What insider transaction did SpyGlass Pharma (SGP) report on this Form 4?

SpyGlass Pharma reported a grant of a stock option for 27,400 shares of common stock at a $16 exercise price to director Dr. Zachary Scheiner. The option was reported as an indirect, derivative security acquisition on February 5, 2026, with 27,400 options held afterward.

How does the 27,400-share stock option for SpyGlass Pharma (SGP) vest?

The 27,400-share option vests in 36 equal monthly installments, with one thirty-sixth vesting each month after the February 5, 2026 grant date. Vesting continues only while Dr. Zachary Scheiner serves as an outside director under the company’s 2026 Equity Incentive Plan.

Who are the reporting persons on the SpyGlass Pharma (SGP) Form 4?

Reporting persons include RA Capital Management, L.P., RA Capital Healthcare Fund, L.P., RA Capital Nexus Fund III, L.P., and individuals Peter Kolchinsky and Rajeev Shah. They report indirect ownership of the option and disclaim beneficial ownership except for their respective pecuniary interests in the securities.

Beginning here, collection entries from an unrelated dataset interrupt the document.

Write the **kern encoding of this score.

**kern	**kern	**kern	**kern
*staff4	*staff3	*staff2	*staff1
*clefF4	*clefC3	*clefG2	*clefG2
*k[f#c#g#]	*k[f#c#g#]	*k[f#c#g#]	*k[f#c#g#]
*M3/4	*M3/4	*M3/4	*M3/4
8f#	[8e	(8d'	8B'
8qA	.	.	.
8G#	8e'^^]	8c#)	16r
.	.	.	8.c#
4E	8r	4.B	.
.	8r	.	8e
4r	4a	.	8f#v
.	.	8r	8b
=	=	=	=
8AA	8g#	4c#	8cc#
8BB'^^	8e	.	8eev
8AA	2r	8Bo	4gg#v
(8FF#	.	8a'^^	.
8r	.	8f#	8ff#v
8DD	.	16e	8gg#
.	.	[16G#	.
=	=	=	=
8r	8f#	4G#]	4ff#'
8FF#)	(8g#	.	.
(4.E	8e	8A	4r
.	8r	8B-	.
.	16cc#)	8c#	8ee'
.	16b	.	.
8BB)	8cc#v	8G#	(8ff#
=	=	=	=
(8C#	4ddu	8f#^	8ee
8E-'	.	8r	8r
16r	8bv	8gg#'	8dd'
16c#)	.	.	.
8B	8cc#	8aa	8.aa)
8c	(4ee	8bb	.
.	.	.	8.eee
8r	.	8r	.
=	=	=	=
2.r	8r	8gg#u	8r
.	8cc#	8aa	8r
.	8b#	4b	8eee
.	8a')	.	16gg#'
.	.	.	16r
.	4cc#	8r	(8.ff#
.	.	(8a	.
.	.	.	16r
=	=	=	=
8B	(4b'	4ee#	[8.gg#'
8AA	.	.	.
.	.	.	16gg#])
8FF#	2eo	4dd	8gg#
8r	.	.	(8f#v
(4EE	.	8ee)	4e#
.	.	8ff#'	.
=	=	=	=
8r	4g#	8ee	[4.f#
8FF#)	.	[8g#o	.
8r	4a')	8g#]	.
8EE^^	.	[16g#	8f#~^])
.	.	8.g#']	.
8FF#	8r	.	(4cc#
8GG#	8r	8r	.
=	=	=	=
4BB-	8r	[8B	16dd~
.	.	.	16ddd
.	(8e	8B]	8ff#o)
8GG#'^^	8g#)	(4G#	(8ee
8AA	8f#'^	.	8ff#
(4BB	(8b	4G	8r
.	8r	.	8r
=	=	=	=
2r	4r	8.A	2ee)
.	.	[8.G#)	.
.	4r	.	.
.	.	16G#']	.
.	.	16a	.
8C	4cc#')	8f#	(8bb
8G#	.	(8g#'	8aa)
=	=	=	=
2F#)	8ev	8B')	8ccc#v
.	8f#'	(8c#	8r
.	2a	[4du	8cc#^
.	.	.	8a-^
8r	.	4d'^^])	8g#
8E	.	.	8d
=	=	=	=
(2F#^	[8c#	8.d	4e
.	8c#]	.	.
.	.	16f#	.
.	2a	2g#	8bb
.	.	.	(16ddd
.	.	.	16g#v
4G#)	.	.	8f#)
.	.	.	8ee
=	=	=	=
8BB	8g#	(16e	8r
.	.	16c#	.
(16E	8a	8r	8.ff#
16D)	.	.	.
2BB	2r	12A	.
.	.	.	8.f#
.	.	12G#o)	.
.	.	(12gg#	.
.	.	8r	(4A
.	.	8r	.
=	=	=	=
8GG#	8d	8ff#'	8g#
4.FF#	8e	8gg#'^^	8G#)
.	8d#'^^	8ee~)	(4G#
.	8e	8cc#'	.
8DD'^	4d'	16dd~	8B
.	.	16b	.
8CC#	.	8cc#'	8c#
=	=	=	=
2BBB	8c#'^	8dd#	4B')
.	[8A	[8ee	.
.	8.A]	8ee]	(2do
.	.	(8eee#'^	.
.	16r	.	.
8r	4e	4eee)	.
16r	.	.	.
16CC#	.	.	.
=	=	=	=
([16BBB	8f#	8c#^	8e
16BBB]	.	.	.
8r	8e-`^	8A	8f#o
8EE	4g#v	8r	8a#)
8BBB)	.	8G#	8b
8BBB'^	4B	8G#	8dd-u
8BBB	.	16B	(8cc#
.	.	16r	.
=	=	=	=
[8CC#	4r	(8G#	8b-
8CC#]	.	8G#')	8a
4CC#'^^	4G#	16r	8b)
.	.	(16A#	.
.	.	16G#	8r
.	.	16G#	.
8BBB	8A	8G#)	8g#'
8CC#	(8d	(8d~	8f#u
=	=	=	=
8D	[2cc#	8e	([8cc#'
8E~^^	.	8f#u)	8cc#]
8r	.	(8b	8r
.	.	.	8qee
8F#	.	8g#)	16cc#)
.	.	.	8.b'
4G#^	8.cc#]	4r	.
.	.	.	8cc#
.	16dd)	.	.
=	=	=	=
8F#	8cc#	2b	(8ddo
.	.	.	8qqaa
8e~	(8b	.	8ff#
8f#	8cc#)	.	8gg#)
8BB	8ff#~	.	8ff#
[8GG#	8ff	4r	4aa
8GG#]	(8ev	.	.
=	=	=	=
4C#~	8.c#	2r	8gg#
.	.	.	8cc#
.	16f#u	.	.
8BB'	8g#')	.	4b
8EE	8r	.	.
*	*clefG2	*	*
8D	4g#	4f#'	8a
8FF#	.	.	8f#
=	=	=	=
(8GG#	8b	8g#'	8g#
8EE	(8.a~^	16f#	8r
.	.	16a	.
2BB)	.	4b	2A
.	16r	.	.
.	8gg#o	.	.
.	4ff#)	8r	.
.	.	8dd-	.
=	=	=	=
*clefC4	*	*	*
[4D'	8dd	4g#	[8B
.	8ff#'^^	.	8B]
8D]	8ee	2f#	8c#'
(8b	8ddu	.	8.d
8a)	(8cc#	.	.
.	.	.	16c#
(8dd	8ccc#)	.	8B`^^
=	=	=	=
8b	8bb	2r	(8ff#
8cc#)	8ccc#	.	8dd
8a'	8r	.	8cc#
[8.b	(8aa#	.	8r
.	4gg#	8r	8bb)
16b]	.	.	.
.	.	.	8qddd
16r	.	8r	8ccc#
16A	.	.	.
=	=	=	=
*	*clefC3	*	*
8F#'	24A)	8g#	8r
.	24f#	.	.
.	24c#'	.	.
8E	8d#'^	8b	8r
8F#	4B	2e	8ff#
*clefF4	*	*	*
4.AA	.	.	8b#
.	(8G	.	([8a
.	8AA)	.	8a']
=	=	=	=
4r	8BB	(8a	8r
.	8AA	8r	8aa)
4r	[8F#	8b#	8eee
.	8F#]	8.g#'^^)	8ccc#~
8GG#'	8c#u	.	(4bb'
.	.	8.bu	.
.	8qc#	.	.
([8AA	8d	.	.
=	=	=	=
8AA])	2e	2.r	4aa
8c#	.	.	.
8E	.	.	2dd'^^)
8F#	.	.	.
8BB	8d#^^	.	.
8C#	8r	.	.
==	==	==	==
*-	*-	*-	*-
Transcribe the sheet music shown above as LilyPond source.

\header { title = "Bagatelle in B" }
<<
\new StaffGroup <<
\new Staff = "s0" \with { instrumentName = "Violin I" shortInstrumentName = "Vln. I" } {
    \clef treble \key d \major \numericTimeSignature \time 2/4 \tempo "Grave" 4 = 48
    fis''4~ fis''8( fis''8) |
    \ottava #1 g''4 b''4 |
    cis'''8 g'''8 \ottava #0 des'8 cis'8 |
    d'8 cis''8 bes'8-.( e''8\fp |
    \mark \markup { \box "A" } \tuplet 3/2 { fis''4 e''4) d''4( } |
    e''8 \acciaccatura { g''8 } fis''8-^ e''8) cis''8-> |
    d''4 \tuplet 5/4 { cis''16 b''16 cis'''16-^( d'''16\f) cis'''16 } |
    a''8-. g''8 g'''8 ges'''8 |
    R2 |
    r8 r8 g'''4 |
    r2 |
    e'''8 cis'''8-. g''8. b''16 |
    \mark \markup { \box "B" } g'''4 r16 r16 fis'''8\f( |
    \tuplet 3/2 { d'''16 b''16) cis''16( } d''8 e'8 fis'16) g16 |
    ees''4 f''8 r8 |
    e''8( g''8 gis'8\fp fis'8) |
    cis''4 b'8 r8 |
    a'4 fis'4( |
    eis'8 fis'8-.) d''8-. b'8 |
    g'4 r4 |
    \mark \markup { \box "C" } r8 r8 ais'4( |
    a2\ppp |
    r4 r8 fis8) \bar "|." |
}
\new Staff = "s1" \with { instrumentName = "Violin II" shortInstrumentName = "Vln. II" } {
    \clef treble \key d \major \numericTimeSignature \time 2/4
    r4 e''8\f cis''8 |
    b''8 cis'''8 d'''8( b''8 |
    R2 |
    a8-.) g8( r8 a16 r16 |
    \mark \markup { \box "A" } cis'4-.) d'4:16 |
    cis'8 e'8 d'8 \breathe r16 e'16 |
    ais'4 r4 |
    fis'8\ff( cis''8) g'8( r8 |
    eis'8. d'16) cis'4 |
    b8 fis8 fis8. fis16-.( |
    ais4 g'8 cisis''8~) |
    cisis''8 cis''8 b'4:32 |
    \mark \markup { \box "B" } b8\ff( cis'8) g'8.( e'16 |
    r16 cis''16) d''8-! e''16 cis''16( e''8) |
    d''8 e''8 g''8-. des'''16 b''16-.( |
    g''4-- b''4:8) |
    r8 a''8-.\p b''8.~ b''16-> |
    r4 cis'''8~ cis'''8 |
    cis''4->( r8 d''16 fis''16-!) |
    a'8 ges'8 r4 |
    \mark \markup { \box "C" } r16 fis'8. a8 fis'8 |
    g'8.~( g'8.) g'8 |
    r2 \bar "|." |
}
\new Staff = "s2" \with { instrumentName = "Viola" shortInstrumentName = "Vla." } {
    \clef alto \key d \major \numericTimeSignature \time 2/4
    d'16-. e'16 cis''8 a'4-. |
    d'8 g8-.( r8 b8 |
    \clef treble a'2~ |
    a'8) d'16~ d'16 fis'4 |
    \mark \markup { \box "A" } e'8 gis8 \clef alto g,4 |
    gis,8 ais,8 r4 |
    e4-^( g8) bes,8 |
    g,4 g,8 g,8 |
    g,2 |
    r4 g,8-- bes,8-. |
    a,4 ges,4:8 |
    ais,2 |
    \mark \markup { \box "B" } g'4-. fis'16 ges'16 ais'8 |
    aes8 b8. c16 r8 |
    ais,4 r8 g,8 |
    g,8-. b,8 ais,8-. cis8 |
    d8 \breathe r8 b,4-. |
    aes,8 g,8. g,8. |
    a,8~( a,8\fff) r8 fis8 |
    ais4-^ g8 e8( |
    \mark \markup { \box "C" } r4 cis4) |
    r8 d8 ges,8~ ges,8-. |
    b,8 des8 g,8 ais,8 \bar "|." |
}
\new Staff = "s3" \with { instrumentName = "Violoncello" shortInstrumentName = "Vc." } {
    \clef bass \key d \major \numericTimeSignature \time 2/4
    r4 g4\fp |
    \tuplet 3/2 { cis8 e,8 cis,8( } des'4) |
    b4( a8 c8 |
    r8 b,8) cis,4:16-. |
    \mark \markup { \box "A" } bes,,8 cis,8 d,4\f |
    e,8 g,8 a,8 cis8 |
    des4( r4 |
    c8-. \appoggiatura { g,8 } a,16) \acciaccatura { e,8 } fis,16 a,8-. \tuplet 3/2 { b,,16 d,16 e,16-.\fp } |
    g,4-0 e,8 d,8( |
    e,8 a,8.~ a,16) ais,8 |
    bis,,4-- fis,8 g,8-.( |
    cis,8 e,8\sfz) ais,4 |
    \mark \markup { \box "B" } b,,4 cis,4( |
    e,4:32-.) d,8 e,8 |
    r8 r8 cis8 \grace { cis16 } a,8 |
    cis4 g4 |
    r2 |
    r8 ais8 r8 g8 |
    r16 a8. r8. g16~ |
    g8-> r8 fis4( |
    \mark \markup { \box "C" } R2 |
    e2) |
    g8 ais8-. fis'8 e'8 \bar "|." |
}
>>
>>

What is the relationship between Dr. Zachary Scheiner and RA Capital in this SpyGlass Pharma (SGP) filing?

Dr. Zachary Scheiner is a principal of RA Capital Management, L.P. and serves on SpyGlass Pharma’s board. Under his arrangement with RA Capital, he holds the option for the benefit of RA Capital Healthcare Fund and RA Capital Nexus Fund III, turning over any net value to the adviser.

How is beneficial ownership of the SpyGlass Pharma (SGP) option described in the Form 4 footnotes?

The footnotes state that RA Capital Management, its related funds, and individuals Peter Kolchinsky and Rajeev Shah disclaim beneficial ownership of the reported option and underlying common stock, except to the extent of their respective pecuniary interests. The option is held for the benefit of specified RA Capital funds.

What type of security was acquired in the SpyGlass Pharma (SGP) insider transaction?

The filing reports acquisition of a derivative security described as a stock option, a right to buy SpyGlass Pharma common stock. It covers 27,400 underlying shares at a $16 exercise price, carries a zero reported purchase price, and was reported as indirectly owned following the transaction.